- Born: John Patterson Dunlop c.1872 Texas
- Died: February 24, 1900 Tombstone, Arizona Territory
- Other names: John Dunlop, Jess Dunlop, John Patterson
- Occupation(s): Cowboy, Train robber

= Jack Dunlop =

19th century American outlaw

Jack Dunlop, also known as John Dunlop, Jess Dunlop, John Patterson, and most commonly Three Fingered Jack (c.1872 - February 24, 1900) was an outlaw in the closing days of the Old West, best known for being a train robber. Whether he had just three fingers on one of his hands is not confirmed.

==Background==
Dunlop was born in Texas and spent most of his mid to late teens as a cowboy. Where he became an outlaw is unknown, but he was arrested after several bank robberies in 1893. Released from prison in 1895, Dunlop joined the "Black Jack" Christian Gang, but by 1898 he was riding with Burt Alvord's Gang, along with George and Louis Owens, Billy Stiles, Bravo Juan Yoas, and Bob Brown. The gang began robbing trains in Arizona, and "Three Fingered Jack" Dunlop quickly became the best known. At midnight on September 9, 1899, the gang robbed a Southern Pacific Express of just over $10,000. The gang had detached the car containing the money, then opened the safe with dynamite. They escaped into the Chiricahua Mountains, where they eluded a posse led by Sheriff Scott White and including George Scarborough.

A few months later, they struck again.
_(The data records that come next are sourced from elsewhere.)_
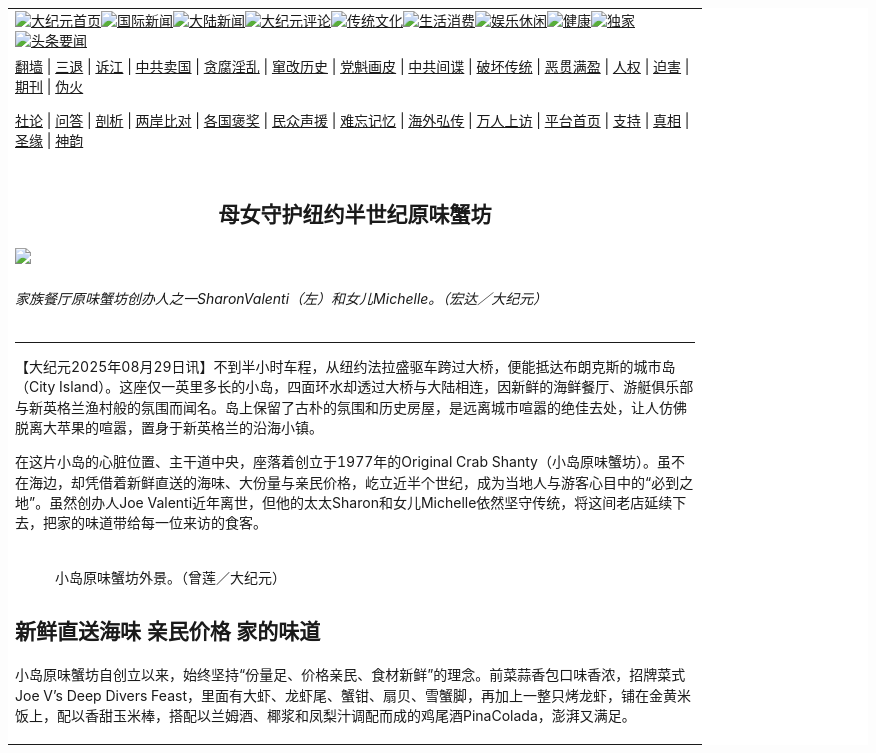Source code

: <a name="1" id="1" target="_blank"></a><span id="1"></span>
<table align=center border="0"><tr><td colspan="2" VALIGN=TOP><a href="https://github.com/1992513/djy/blob/master/gb/nf1351518.md#1"><img src="https://raw.githubusercontent.com/1992513/www/master/t/djy/1.jpg" title="大纪元首页" alt="大纪元首页"></a><a href="https://github.com/1992513/djy/blob/master/gb/n24hr.md#1"><img src="https://raw.githubusercontent.com/1992513/www/master/t/djy/3.jpg" title="国际新闻" alt="国际新闻"></a><a href="https://github.com/1992513/djy/blob/master/gb/nsc413.md#1"><img src="https://raw.githubusercontent.com/1992513/www/master/t/djy/4.jpg" title="大陆新闻" alt="大陆新闻"></a><a href="https://github.com/1992513/djy/blob/master/gb/news392.md#1"><img src="https://raw.githubusercontent.com/1992513/www/master/t/djy/5.jpg" title="大纪元评论" alt="大纪元评论"></a><a href="https://github.com/1992513/djy/blob/master/gb/news2007.md#1"><img src="https://raw.githubusercontent.com/1992513/www/master/t/djy/6.jpg" title="传统文化" alt="传统文化"></a><a href="https://github.com/1992513/djy/blob/master/gb/news2008.md#1"><img src="https://raw.githubusercontent.com/1992513/www/master/t/djy/7.jpg" title="生活消费" alt="生活消费"></a><a href="https://github.com/1992513/djy/blob/master/gb/ncyule.md#1"><img src="https://raw.githubusercontent.com/1992513/www/master/t/djy/8.jpg" title="娱乐休闲" alt="娱乐休闲"></a><a href="https://github.com/1992513/djy/blob/master/gb/nsc1002.md#1"><img src="https://raw.githubusercontent.com/1992513/www/master/t/djy/9.jpg" title="健康" alt="健康"></a><a href="https://github.com/1992513/djy/blob/master/gb/nf6092.md#1"><img src="https://raw.githubusercontent.com/1992513/www/master/t/djy/10a.jpg" title="独家" alt="独家"></a><a href="https://github.com/1992513/djy/blob/master/gb/nf4514.md#1"><img src="https://raw.githubusercontent.com/1992513/www/master/t/djy/12a.jpg" title="头条要闻" alt="头条要闻"></a></td></tr>
<tr><td colspan="2" VALIGN=TOP><a target="_blank" href="https://github.com/1992513/www/blob/master/README.md?zsrh#1">翻墙</a> | <a target="_blank" href="https://github.com/1992513/djy/blob/master/gb/nf5657.md#1">三退</a> | <a target="_blank" href="https://github.com/1992513/djy/blob/master/gb/nf6124.md#1">诉江</a> | <a target="_blank" href="https://github.com/1992513/djy/blob/master/gb/nf1176117.md#1">中共卖国</a> | <a target="_blank" href="https://github.com/1992513/djy/blob/master/gb/nf5773.md#1">贪腐淫乱</a> | <a target="_blank" href="https://github.com/1992513/djy/blob/master/gb/nf1176115.md#1">窜改历史</a> | <a target="_blank" href="https://github.com/1992513/djy/blob/master/gb/nf1176107.md#1">党魁画皮</a> | <a target="_blank" href="https://github.com/1992513/djy/blob/master/gb/nf1320400.md#1">中共间谍</a> | <a target="_blank" href="https://github.com/1992513/djy/blob/master/gb/nf1176114.md#1">破坏传统</a> | <a target="_blank" href="https://github.com/1992513/ntdtv/blob/master/gb/prog447_1.md#1">恶贯满盈</a> | <a target="_blank" href="https://github.com/1992513/djy/blob/master/gb/ncid278.md#1">人权</a> | <a target="_blank" href="https://github.com/1992513/djy/blob/master/gb/nf1176111.md#1">迫害</a> | <a target="_blank" href="https://gitlab.com/szzdlab/mh-qikan/blob/master/README.md#1">期刊</a> | <a target="_blank" href="https://github.com/1992513/djy/blob/master/gb/nf5562.md#1">伪火</a></p><p><a target="_blank" href="https://github.com/1992513/djy/blob/master/gb/9p.md#1">社论</a> | <a target="_blank" href="https://github.com/1992513/djy/blob/master/gb/nf4378.md#1">问答</a> | <a target="_blank" href="https://github.com/1992513/djy/blob/master/gb/nf5792.md#1">剖析</a> | <a target="_blank" href="https://github.com/1992513/djy/blob/master/gb/nf5735.md#1">两岸比对</a> | <a target="_blank" href="https://github.com/1992513/djy/blob/master/gb/nf6119.md#1">各国褒奖</a> | <a target="_blank" href="https://github.com/1992513/djy/blob/master/gb/nf6120.md#1">民众声援</a> | <a target="_blank" href="https://github.com/1992513/djy/blob/master/gb/nf1188594.md#1">难忘记忆</a> | <a target="_blank" href="https://github.com/1992513/djy/blob/master/gb/nf3180.md#1">海外弘传</a> | <a target="_blank" href="https://github.com/1992513/djy/blob/master/gb/nf5410.md#1">万人上访</a> | <a target="_blank" href="https://github.com/1992513/www/blob/master/README.md?zsrh#1">平台首页</a> | <a target="_blank" href="https://github.com/1992513/djy/blob/master/gb/nf4386.md#1">支持</a> | <a target="_blank" href="https://github.com/1992513/djy/blob/master/gb/nf4389.md#1">真相</a> | <a target="_blank" href="https://github.com/1992513/djy/blob/master/gb/nf5790.md#1">圣缘</a> | <a target="_blank" href="https://github.com/1992513/djy/blob/master/gb/nf4786.md#1">神韵</a></td></tr>
<tr><td VALIGN=TOP width="626"><h2 align=center>母女守护纽约半世纪原味蟹坊</h2>
<img width="600" src="https://i.epochtimes.com/assets/uploads/2025/08/id14583954-City-Island-Original-Crab-Shanty-01-600x400.jpg" />
<h6>家族餐厅原味蟹坊创办人之一SharonValenti（左）和女儿Michelle。（宏达／大纪元）
</h6>
<hr>
	<p>【大纪元2025年08月29日讯】不到半小时车程，从纽约法拉盛驱车跨过大桥，便能抵达布朗克斯的城市岛（City Island）。这座仅一英里多长的小岛，四面环水却透过大桥与大陆相连，因新鲜的海鲜餐厅、游艇俱乐部与新英格兰渔村般的氛围而闻名。岛上保留了古朴的氛围和历史房屋，是远离城市喧嚣的绝佳去处，让人仿佛脱离大苹果的喧嚣，置身于新英格兰的沿海小镇。</p>
<p>在这片小岛的心脏位置、主干道中央，座落着创立于1977年的Original Crab Shanty（小岛原味蟹坊）。虽不在海边，却凭借着新鲜直送的海味、大份量与亲民价格，屹立近半个世纪，成为当地人与游客心目中的“必到之地”。虽然创办人Joe Valenti近年离世，但他的太太Sharon和女儿Michelle依然坚守传统，将这间老店延续下去，把家的味道带给每一位来访的食客。</p>
<figure id="attachment_14583956" aria-describedby="caption-attachment-14583956" style="width: 600px" class="wp-caption aligncenter"><a target="_blank" href="https://i.epochtimes.com/assets/uploads/2025/08/id14583956-City-Island-Original-Crab-Shanty-02.jpg"><img decoding="async" class="size-large wp-image-14583956" src="https://i.epochtimes.com/assets/uploads/2025/08/id14583956-City-Island-Original-Crab-Shanty-02-600x450.jpg" alt="" width="600" b="450" /></a><figcaption id="caption-attachment-14583956" class="wp-caption-text">小岛原味蟹坊外景。（曾莲／大纪元）</figcaption></figure>
<h2>新鲜直送海味 亲民价格 家的味道</h2>
<p>小岛原味蟹坊自创立以来，始终坚持“份量足、价格亲民、食材新鲜”的理念。前菜蒜香包口味香浓，招牌菜式Joe V’s Deep Divers Feast，里面有大虾、龙虾尾、蟹钳、扇贝、雪蟹脚，再加上一整只烤龙虾，铺在金黄米饭上，配以香甜玉米棒，搭配以兰姆酒、椰浆和凤梨汁调配而成的鸡尾酒PinaColada，澎湃又满足。</p>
On February 15, 1900, the gang robbed a train at the Fairbank, which served Tombstone, Arizona. However, well known lawman Jeff Davis Milton was working as a guard on the train. A gunfight began, resulting in Milton shooting buckshot into Dunlop, and wounding gang member Juan Yoas. Milton was badly wounded in the right arm, but the gang fled anyway.

Dunlop's wound was serious, as he had been hit by eleven pellets from the shotgun, mostly in the stomach area, whereas Yoas had been shot in the butt. The five outlaws soon split up, planning to meet outside of Contention City, Arizona. Dunlop fell from his horse only a few miles from the robbery, and he lay there for fourteen hours before a posse found him. He was taken to Tombstone, where he gave an interview to Tombstone newspaper The Prospector before dying on February 24, 1900. William D. Allison had allegedly killed him.

Dunlop is buried near the graves of Tom McLaury, Frank McLaury, and Billy Clanton, in Tombstone's Boot Hill cemetery.